** Work to complete **
1. Rewrite the passage on California's 45th congressional district election from "Based in Orange" to "the district's voters.", switching "Cypress" to "Irvine".
2. According to the passage on California's 45th congressional district election, how many days after election night did major news outlets call the race?
3. Carry on the passage about the 2024 election in California's 45th congressional district from the point where it stops.

** Excerpted passage **
::::
The 2024 California's 45th congressional district election was held on November 5, 2024, to elect the United States representative for California's 45th congressional district, concurrently with elections for the other U.S. House districts in California and the rest of the country, as well as the 2024 U.S. Senate race in California, other elections to the United States Senate, and various state and local elections. The primary election was held on March 5, 2024, concurrently with the Super Tuesday presidential primaries. The election was won by Democratic challenger Derek Tran who narrowly unseated Republican incumbent Michelle Steel by just 0.2%, and the race was one of the closest of the election cycle. Major news outlets only called the race 22 days after election night.

Based in Orange County and Los Angeles County, the 45th district contains all of Fountain Valley, Westminster, Garden Grove, Cypress, Buena Park, Cerritos, Artesia, La Palma, Placentia, Hawaiian Gardens, Los Alamitos, and Rossmoor, as well as portions of Brea, Lakewood, Fullerton, and Yorba Linda. One-third of all registered voters in the district are Asian American, with Vietnamese Americans alone comprising 16% of the district's voters.
::::
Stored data
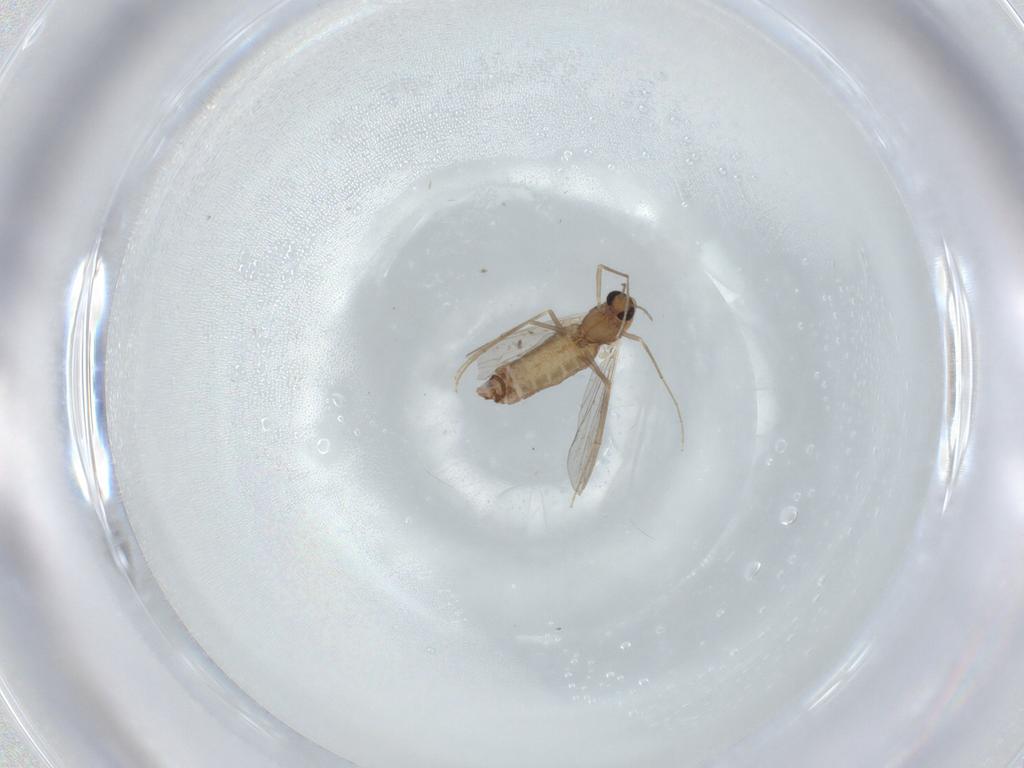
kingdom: Animalia
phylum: Arthropoda
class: Insecta
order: Diptera
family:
::::
** Written answers **
1.
Based in Orange County and Los Angeles County, the 45th district contains all of Fountain Valley, Westminster, Garden Grove, Irvine, Buena Park, Cerritos, Artesia, La Palma, Placentia, Hawaiian Gardens, Los Alamitos, and Rossmoor, as well as portions of Brea, Lakewood, Fullerton, and Yorba Linda. One-third of all registered voters in the district are Asian American, with Vietnamese Americans alone comprising 16% of the district's voters.

2. 22 days

3.
The incumbent was Republican Michelle Steel, who was re-elected with 52.4% of the vote in 2022. Steel, who is Korean American, was first elected in 2020, unseating incumbent Democrat Harley Rouda. She previously served as a member of the Orange County Board of Supervisors and the California State Board of Equalization.

The race was expected to be highly competitive as it is a purple suburban district. Both House Democrats and House Republicans listed California's 45th district among their highest-priority districts in the 2024 election. Joe Biden carried this district by a 6% margin in the 2020 presidential election. Steel was one of 17 House Republicans representing a Biden-won district. At the local level, however, the 45th district has trended Republican, voting for Republicans in every state race in 2022.

== Primary election ==
At the end of 2023, Tran announced that he would enter the primary in a bid to become the party's nominee for the U.S. Representative seat in California's 45th congressional district. In March, Tran secured his position as the Democratic nominee, beating another candidate, Kim Nguyen-Penaloza, by 366 votes to face incumbent Republican Steel.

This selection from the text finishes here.